▸ Text passage:
Another cold day on tap for Tue...yet it will be warmer than Monday
was. Skies will clear out...but with temps beginning the day so
cold and a reinforcing cP high building in...maxes will be held
abt 10 degrees below normal.
.SHORT TERM /TUESDAY NIGHT THROUGH THURSDAY/...
As of 200 PM EST Monday: The short term begins at 00z Wednesday with
NW flow aloft in the wake of the exiting wave, and weak ridging
beginning to build in from the west. Surface high pressure over the
northern Gulf Coast will work its way east, but troughing will
remain in the Piedmont and adjacent foothills, resulting in another
very cold night Tuesday night and chilly day on Wednesday. A
shortwave embedded in the flow will pass to our north Wednesday
night and Thursday, but should remain mostly dry, though cannot
rule out some isolated sprinkles or flurries especially the upslope
areas of the SW mountains. As the shortwave passes, weak ridging
will begin to build in ahead of a trough deepening down the Plains.

▸ Exercises to complete:
A - In the forecast discussion, substitute "fresh" for "reinforcing" and give the passage from "Another cold day" to "degrees below normal.".
B - Answer these questions using the forecast discussion:
(i) By about how many degrees below normal will maxes be held on Tuesday?
(ii) Where is the surface high pressure located in the short term?
(iii) Which areas are singled out as most likely to see isolated sprinkles or flurries?
C - Decide whether each statement agrees with the forecast discussion:
(i) Tuesday will be colder than Monday.
(ii) The shortwave on Wednesday night and Thursday is expected to pass to the south.
(iii) Troughing will remain in the Piedmont and adjacent foothills.

▸ Record extracts:

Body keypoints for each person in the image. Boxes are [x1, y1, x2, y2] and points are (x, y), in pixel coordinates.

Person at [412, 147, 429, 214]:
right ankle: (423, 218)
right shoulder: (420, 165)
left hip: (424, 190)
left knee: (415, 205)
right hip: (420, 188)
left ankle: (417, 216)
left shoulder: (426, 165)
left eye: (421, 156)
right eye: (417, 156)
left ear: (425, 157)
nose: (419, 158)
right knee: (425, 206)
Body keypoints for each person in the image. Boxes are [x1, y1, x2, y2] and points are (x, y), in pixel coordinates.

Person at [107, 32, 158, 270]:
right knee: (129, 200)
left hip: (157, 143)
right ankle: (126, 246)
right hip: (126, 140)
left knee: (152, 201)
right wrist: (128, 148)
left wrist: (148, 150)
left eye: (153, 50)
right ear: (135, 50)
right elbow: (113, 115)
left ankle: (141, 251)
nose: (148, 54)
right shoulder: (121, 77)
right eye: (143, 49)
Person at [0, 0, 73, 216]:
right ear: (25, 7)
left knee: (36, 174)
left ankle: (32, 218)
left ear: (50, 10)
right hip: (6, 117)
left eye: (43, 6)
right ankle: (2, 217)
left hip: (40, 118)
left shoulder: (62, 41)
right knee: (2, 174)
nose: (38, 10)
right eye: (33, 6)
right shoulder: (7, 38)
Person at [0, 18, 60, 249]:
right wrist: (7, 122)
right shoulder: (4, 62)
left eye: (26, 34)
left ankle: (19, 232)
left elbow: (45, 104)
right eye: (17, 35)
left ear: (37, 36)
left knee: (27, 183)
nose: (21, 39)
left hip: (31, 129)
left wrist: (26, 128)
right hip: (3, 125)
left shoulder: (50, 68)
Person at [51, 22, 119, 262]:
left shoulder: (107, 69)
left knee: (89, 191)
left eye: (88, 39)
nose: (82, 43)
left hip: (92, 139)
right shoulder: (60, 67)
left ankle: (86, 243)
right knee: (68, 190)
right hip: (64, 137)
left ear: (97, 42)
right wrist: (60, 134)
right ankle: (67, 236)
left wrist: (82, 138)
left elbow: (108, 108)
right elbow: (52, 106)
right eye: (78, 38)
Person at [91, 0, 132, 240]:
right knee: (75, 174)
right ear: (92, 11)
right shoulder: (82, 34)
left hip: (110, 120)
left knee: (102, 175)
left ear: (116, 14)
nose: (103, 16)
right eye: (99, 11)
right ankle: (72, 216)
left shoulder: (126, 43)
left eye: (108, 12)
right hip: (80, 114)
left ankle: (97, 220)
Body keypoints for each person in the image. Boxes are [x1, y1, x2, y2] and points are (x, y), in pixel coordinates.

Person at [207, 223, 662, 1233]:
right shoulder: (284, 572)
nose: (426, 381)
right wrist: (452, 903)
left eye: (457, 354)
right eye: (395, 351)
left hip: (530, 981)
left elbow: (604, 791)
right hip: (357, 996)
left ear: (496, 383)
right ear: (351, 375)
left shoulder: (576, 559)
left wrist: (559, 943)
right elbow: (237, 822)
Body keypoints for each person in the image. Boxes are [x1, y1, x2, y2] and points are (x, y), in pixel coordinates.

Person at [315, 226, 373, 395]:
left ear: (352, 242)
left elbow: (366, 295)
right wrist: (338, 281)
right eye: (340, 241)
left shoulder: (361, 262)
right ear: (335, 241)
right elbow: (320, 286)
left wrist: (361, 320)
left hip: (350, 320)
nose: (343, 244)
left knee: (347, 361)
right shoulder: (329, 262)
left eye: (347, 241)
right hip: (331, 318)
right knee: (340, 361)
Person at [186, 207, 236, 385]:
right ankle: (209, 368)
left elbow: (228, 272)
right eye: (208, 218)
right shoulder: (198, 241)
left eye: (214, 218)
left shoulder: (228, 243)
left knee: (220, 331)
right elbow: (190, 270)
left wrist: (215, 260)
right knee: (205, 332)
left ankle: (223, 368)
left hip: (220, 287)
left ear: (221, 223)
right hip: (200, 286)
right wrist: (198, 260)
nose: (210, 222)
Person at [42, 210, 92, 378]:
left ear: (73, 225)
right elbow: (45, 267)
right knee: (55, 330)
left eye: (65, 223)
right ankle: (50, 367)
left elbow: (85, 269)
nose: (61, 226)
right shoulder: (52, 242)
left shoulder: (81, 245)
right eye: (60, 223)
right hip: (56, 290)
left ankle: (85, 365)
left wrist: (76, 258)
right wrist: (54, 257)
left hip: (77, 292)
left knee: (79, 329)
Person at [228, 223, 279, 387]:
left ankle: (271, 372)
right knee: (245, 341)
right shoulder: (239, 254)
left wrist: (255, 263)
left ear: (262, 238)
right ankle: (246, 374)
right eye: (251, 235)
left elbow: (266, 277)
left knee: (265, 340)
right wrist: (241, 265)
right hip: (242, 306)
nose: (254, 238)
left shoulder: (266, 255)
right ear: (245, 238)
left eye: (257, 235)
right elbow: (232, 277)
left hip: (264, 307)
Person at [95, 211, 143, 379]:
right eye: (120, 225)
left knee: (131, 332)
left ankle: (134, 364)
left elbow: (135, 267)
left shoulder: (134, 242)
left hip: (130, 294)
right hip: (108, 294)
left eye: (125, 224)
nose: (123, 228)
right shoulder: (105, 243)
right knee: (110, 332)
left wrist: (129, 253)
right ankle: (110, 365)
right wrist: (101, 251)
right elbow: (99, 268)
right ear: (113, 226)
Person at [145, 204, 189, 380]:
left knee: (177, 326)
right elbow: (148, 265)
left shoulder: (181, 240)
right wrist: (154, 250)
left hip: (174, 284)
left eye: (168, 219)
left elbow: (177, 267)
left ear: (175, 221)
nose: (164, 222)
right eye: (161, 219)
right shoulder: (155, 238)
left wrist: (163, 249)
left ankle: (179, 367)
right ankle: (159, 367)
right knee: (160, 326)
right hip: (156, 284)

▸ Written responses:
A -
Another cold day on tap for Tue...yet it will be warmer than Monday
was. Skies will clear out...but with temps beginning the day so
cold and a fresh cP high building in...maxes will be held
abt 10 degrees below normal.

B -
(i) About 10 degrees.
(ii) Over the northern Gulf Coast.
(iii) The upslope areas of the SW mountains.

C -
(i) No: "yet it will be warmer than Monday was."
(ii) No: "will pass to our north Wednesday night and Thursday."
(iii) Yes: "troughing will remain in the Piedmont and adjacent foothills."